» TASK BRIEF
Please output the line that contains "die Richtung der Geraden angibt." and all later lines of the material, exactly, through the end.

-=-=-=-=-

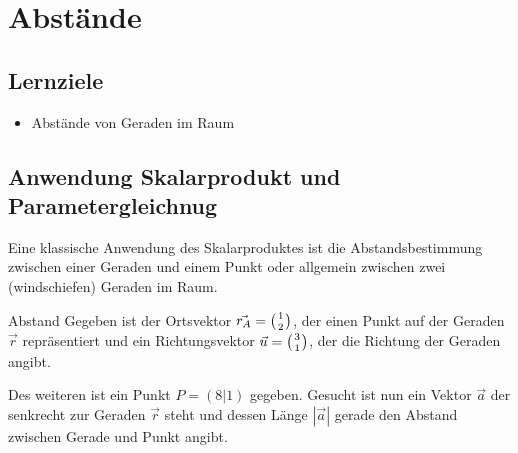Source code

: \section{Abstände}

\subsection*{Lernziele}
\begin{itemize}
\item Abstände von Geraden im Raum
\end{itemize}

\subsection{Anwendung Skalarprodukt und Parametergleichnug}

Eine klassische Anwendung des Skalarproduktes ist die
Abstandsbestimmung zwischen einer Geraden und einem Punkt oder
allgemein zwischen zwei (windschiefen) Geraden im Raum.

\begin{beispiel}{Abstand}{}
Gegeben ist der Ortsvektor $\vec{r_A}=\left(1 \atop 2\right)$, der einen Punkt auf der
Geraden $\vec{r}$ repräsentiert und ein Richtungsvektor
$\vec{u}=\left(3\atop 1\right)$, der
die Richtung der Geraden angibt.

Des weiteren ist ein Punkt $P=(8|1)$ gegeben. Gesucht ist nun ein Vektor
$\vec{a}$ der senkrecht zur Geraden $\vec{r}$ steht und dessen Länge
$|\vec{a}|$ gerade den Abstand zwischen Gerade und Punkt angibt.
\end{beispiel}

-=-=-=-=-

» RESULT
die Richtung der Geraden angibt.

Des weiteren ist ein Punkt $P=(8|1)$ gegeben. Gesucht ist nun ein Vektor
$\vec{a}$ der senkrecht zur Geraden $\vec{r}$ steht und dessen Länge
$|\vec{a}|$ gerade den Abstand zwischen Gerade und Punkt angibt.
\end{beispiel}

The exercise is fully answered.